Step counting and motivation
For the STEP UP Mom study, Lewey and colleagues analyzed data from 127 postpartum women who delivered at the University of Pennsylvania and had a hypertensive disorder of pregnancy from October 2019 to June 2020 (mean, 7.9 weeks postpartum). The mean age of women was 32 years; 55.1% were Black and 41.9% had Medicaid insurance. Women received a wearable activity tracker, established a baseline step count and selected a step goal greater than baseline. Researchers then randomly assigned participants to virtual “teams” of three for 12 weeks, enrolled in a game with points and levels for daily step goal achievement or to a control arm in which women received daily feedback on goal attainment.
“Each team received 70 weekly points every Monday,” the researchers wrote. “Each day, one team member was selected at random. The team kept its points if the selected member achieved their step goal on the prior day and conversely lost 10 points if the member did not meet their step goal. In addition to loss aversion, each member is accountable to other team members to reach their daily step goal.”

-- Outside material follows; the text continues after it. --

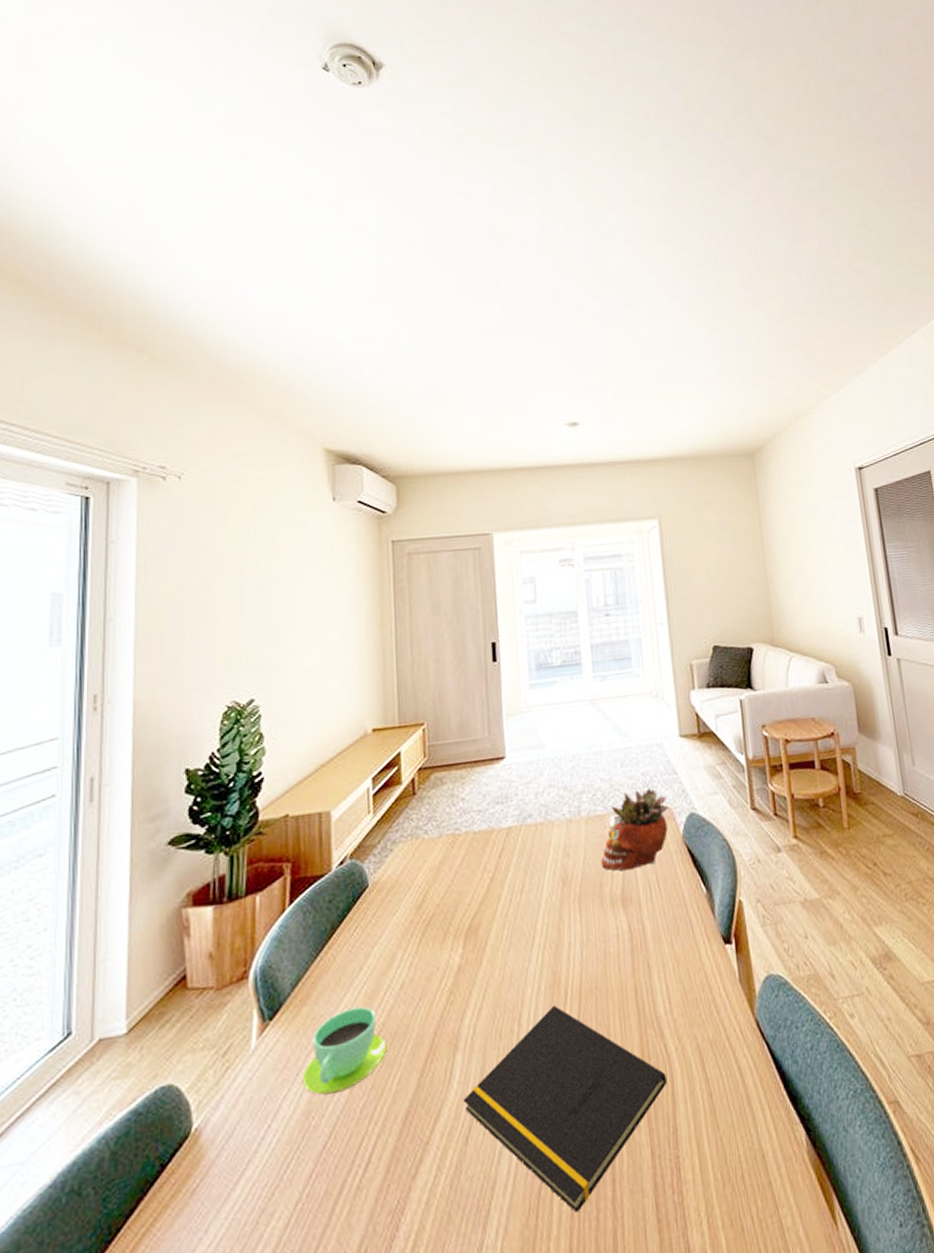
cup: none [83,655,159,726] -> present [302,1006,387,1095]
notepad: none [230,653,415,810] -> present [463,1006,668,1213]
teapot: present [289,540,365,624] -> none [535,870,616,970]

The primary outcome was change in mean daily step count from baseline to 12 weeks; the secondary outcome was proportion of participant-days the step goal was achieved. The study was conducted using Way to Health, an online research platform at the University of Pennsylvania that synchronizes with remote monitoring devices and automates the delivery of behavioral interventions using text messaging and email.
The findings were published in JAMA Cardiology.
For the intervention and control arms, mean baseline step count was similar at 6,175 and 6,042 daily steps, respectively.
After adjustment for baseline steps and calendar month, the intervention arm had more of an increase in mean daily steps from baseline compared with the control arm (647 steps; 95% CI, 169-1,124; P = .009). Participants in the intervention arm achieved their steps goals on a greater proportion of participant-days than those in the control arm (0.47 vs. 0.38; adjusted difference, 0.11; 95% CI, 0.04-0.19; P = .003).
Need to increase engagement
“We know that physical activity is an important part of cardiovascular health,” Lewey told Healio. “If we can help participants stay more active over a longer period of time, this could help lead to reduction in blood pressure and, over the long term, lower risk for CVD. It is also important to note that all of these participants are moms with a new baby and, in many cases, other children at home. If we can get moms to be more active, this may have downstream benefits to other family members.”
By the end of follow-up, 37.5% of control participants and 31.7% of intervention participants stopped syncing step count data for more than 6 days. Participants in the control arm were more likely to stop syncing data earlier in the study compared with the intervention arm, according to the researchers.
Lewey said more research is needed to understand what behavioral strategies are needed to maintain engagement, especially as demands at home and at work change over the first postpartum year.
“We need to understand whether an increase in physical activity levels impact the risk for developing hypertension in the months to years after delivery,” Lewey told Healio. “Postpartum depression was common in our study, and we found that many participants requested more contact with others in the study. Finding ways to facilitate social support in the postpartum period has potential benefit for physical activity, but also mental health.”